Towards improved PBTK modelling for organic (ionizable) chemicals
Our aim is to quantitatively understand and predict the uptake, distribution, transformation and excretion of organic chemicals in organisms. This knowledge will help to elucidate bioaccumulation and toxic effects of chemicals and should allow a risk assessment for organic chemicals without any animal testing.
In order to go beyond current state-of-the-art in this so called Physiology-Based-Toxico-Kinetic (PBTK) modelling of organisms we are working on various building blocks that we consider as crucial:
Currently we estimate partition coefficients of neutral organic chemicals to various proteins and lipids with the pp-LFER approach (Endo et al, 2013) based on molecular descriptors from our on-line data base (LSERD). Our main limitation in accuracy comes from the limited availability of good descriptor values. In the near future we hope to improve this situation by applying deep learning methods.
In contrast to neutral organic chemicals, sorption processes of ionic species are still not well understood. For sorption of ionic organic species in membrane lipids we have presented a promising approach (Bittermann et al., 2014) that will further be validated for polyvalent ions and zwitterions. Sorption of ionic species in storage lipids is assumed to be negligible. Equilibrium sorption of ionic species to albumin and structural proteins cannot be ignored though and is a matter of ongoing research in our group.
Transport across membranes:
spite of many years of intensive pharmaceutical research there appears to be no
sound mechanistic understanding of the passive diffusion of neutral organic chemicals
through lipid bilayers.
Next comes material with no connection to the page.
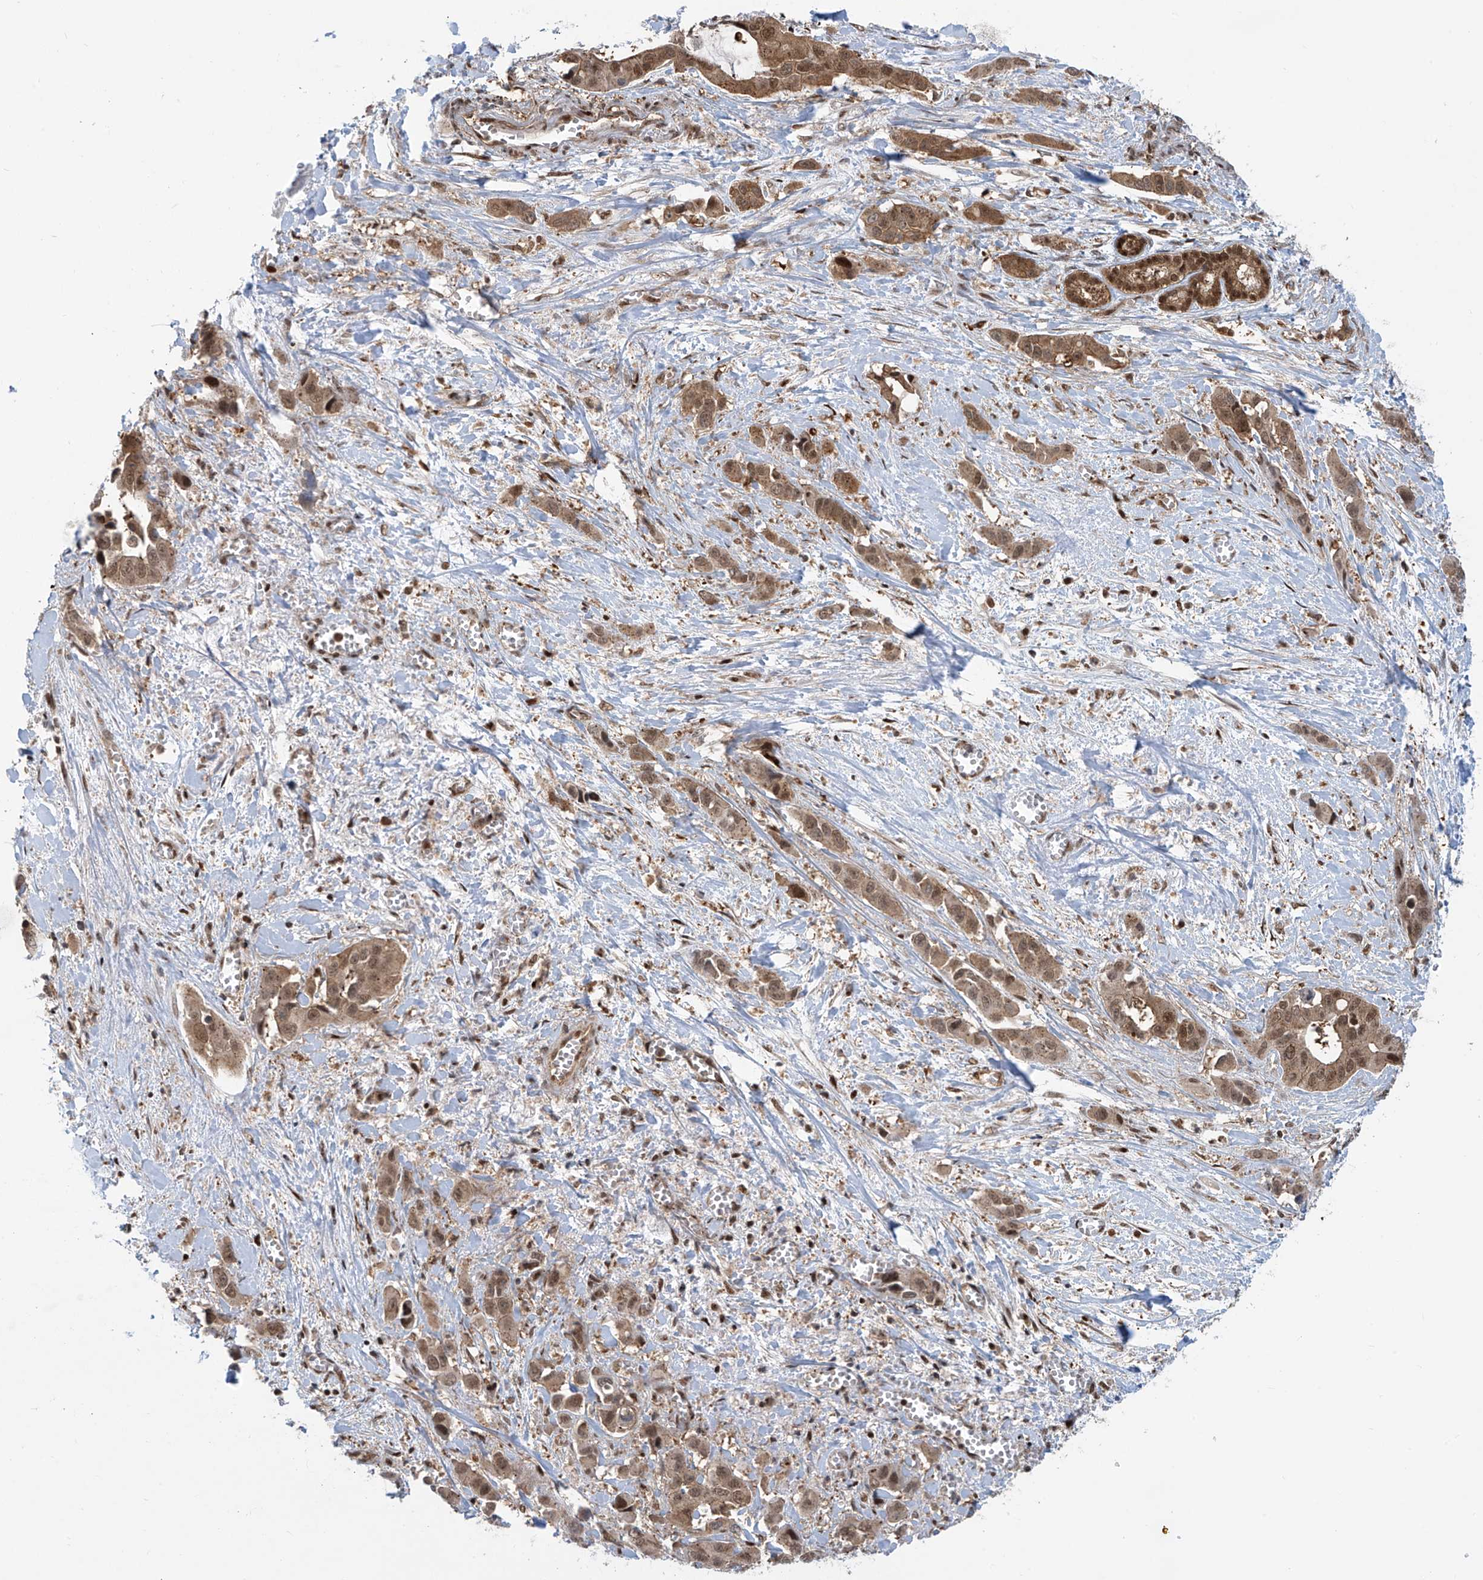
{"staining": {"intensity": "moderate", "quantity": ">75%", "location": "cytoplasmic/membranous,nuclear"}, "tissue": "liver cancer", "cell_type": "Tumor cells", "image_type": "cancer", "snomed": [{"axis": "morphology", "description": "Cholangiocarcinoma"}, {"axis": "topography", "description": "Liver"}], "caption": "Immunohistochemical staining of liver cancer (cholangiocarcinoma) demonstrates moderate cytoplasmic/membranous and nuclear protein expression in about >75% of tumor cells.", "gene": "LAGE3", "patient": {"sex": "female", "age": 52}}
This issue will be tackled in a future PhD project.
Recently, we have been able to measure and model the permeability of organic anions through phospholipid bilayers. Based on these results we developed a biophysical model for uncoupling toxicity which will be explored further.
In vitro - in vivo Extrapolation:
The vision of a chemical risk assessment without animal testing is built on the idea that relevant physico-chemical properties of chemicals can be derived from chemical structure. However, we also require information on toxic effects and biotransformation that cannot easily be transferred from chemical structure. This information is gained from in vitro test and must be extrapolated to whole organisms. This extrapolation procedure is part of our recent and ongoing research.